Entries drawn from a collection
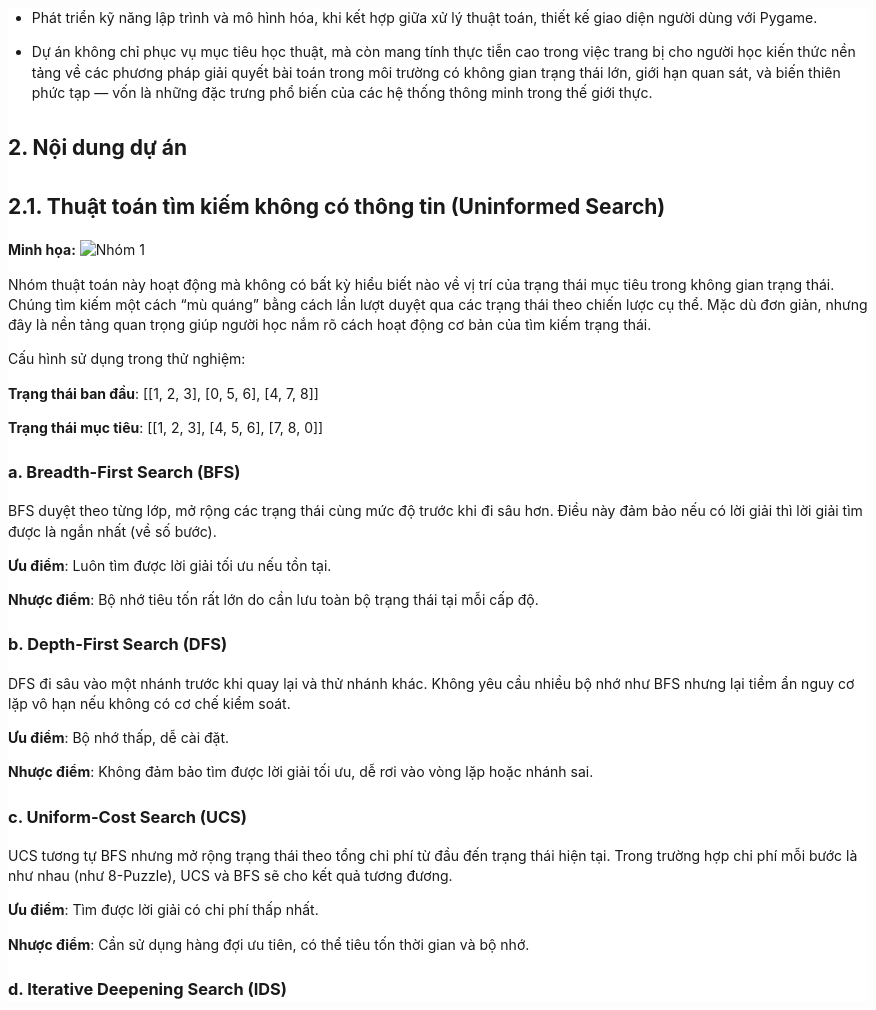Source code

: - Phát triển kỹ năng lập trình và mô hình hóa, khi kết hợp giữa xử lý thuật toán, thiết kế giao diện người dùng với Pygame.

- Dự án không chỉ phục vụ mục tiêu học thuật, mà còn mang tính thực tiễn cao trong việc trang bị cho người học kiến thức nền tảng về các phương pháp giải quyết bài toán trong môi trường có không gian trạng thái lớn, giới hạn quan sát, và biến thiên phức tạp — vốn là những đặc trưng phổ biến của các hệ thống thông minh trong thế giới thực.

## 2. Nội dung dự án

## 2.1. Thuật toán tìm kiếm không có thông tin (Uninformed Search)

**Minh họa:**
![Nhóm 1](gif/nhom1.gif)

Nhóm thuật toán này hoạt động mà không có bất kỳ hiểu biết nào về vị trí của trạng thái mục tiêu trong không gian trạng thái. Chúng tìm kiếm một cách “mù quáng” bằng cách lần lượt duyệt qua các trạng thái theo chiến lược cụ thể. Mặc dù đơn giản, nhưng đây là nền tảng quan trọng giúp người học nắm rõ cách hoạt động cơ bản của tìm kiếm trạng thái.

Cấu hình sử dụng trong thử nghiệm:

**Trạng thái ban đầu**: [[1, 2, 3], [0, 5, 6], [4, 7, 8]]

**Trạng thái mục tiêu**: [[1, 2, 3], [4, 5, 6], [7, 8, 0]]

### a. Breadth-First Search (BFS)

BFS duyệt theo từng lớp, mở rộng các trạng thái cùng mức độ trước khi đi sâu hơn. Điều này đảm bảo nếu có lời giải thì lời giải tìm được là ngắn nhất (về số bước).

**Ưu điểm**: Luôn tìm được lời giải tối ưu nếu tồn tại.

**Nhược điểm**: Bộ nhớ tiêu tốn rất lớn do cần lưu toàn bộ trạng thái tại mỗi cấp độ.

### b. Depth-First Search (DFS)

DFS đi sâu vào một nhánh trước khi quay lại và thử nhánh khác. Không yêu cầu nhiều bộ nhớ như BFS nhưng lại tiềm ẩn nguy cơ lặp vô hạn nếu không có cơ chế kiểm soát.

**Ưu điểm**: Bộ nhớ thấp, dễ cài đặt.

**Nhược điểm**: Không đảm bảo tìm được lời giải tối ưu, dễ rơi vào vòng lặp hoặc nhánh sai.

### c. Uniform-Cost Search (UCS)

UCS tương tự BFS nhưng mở rộng trạng thái theo tổng chi phí từ đầu đến trạng thái hiện tại. Trong trường hợp chi phí mỗi bước là như nhau (như 8-Puzzle), UCS và BFS sẽ cho kết quả tương đương.

**Ưu điểm**: Tìm được lời giải có chi phí thấp nhất.

**Nhược điểm**: Cần sử dụng hàng đợi ưu tiên, có thể tiêu tốn thời gian và bộ nhớ.

### d. Iterative Deepening Search (IDS)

**TASK ITEM**
Write out the items verbatim, from their start through the line containing "### c. Uniform-Cost Search (UCS)", including that line. Leave the pictures out of your answer.

**TASK ANSWER**
Source code

: - Phát triển kỹ năng lập trình và mô hình hóa, khi kết hợp giữa xử lý thuật toán, thiết kế giao diện người dùng với Pygame.

- Dự án không chỉ phục vụ mục tiêu học thuật, mà còn mang tính thực tiễn cao trong việc trang bị cho người học kiến thức nền tảng về các phương pháp giải quyết bài toán trong môi trường có không gian trạng thái lớn, giới hạn quan sát, và biến thiên phức tạp — vốn là những đặc trưng phổ biến của các hệ thống thông minh trong thế giới thực.

## 2. Nội dung dự án

## 2.1. Thuật toán tìm kiếm không có thông tin (Uninformed Search)

**Minh họa:**
![Nhóm 1](gif/nhom1.gif)

Nhóm thuật toán này hoạt động mà không có bất kỳ hiểu biết nào về vị trí của trạng thái mục tiêu trong không gian trạng thái. Chúng tìm kiếm một cách “mù quáng” bằng cách lần lượt duyệt qua các trạng thái theo chiến lược cụ thể. Mặc dù đơn giản, nhưng đây là nền tảng quan trọng giúp người học nắm rõ cách hoạt động cơ bản của tìm kiếm trạng thái.

Cấu hình sử dụng trong thử nghiệm:

**Trạng thái ban đầu**: [[1, 2, 3], [0, 5, 6], [4, 7, 8]]

**Trạng thái mục tiêu**: [[1, 2, 3], [4, 5, 6], [7, 8, 0]]

### a. Breadth-First Search (BFS)

BFS duyệt theo từng lớp, mở rộng các trạng thái cùng mức độ trước khi đi sâu hơn. Điều này đảm bảo nếu có lời giải thì lời giải tìm được là ngắn nhất (về số bước).

**Ưu điểm**: Luôn tìm được lời giải tối ưu nếu tồn tại.

**Nhược điểm**: Bộ nhớ tiêu tốn rất lớn do cần lưu toàn bộ trạng thái tại mỗi cấp độ.

### b. Depth-First Search (DFS)

DFS đi sâu vào một nhánh trước khi quay lại và thử nhánh khác. Không yêu cầu nhiều bộ nhớ như BFS nhưng lại tiềm ẩn nguy cơ lặp vô hạn nếu không có cơ chế kiểm soát.

**Ưu điểm**: Bộ nhớ thấp, dễ cài đặt.

**Nhược điểm**: Không đảm bảo tìm được lời giải tối ưu, dễ rơi vào vòng lặp hoặc nhánh sai.

### c. Uniform-Cost Search (UCS)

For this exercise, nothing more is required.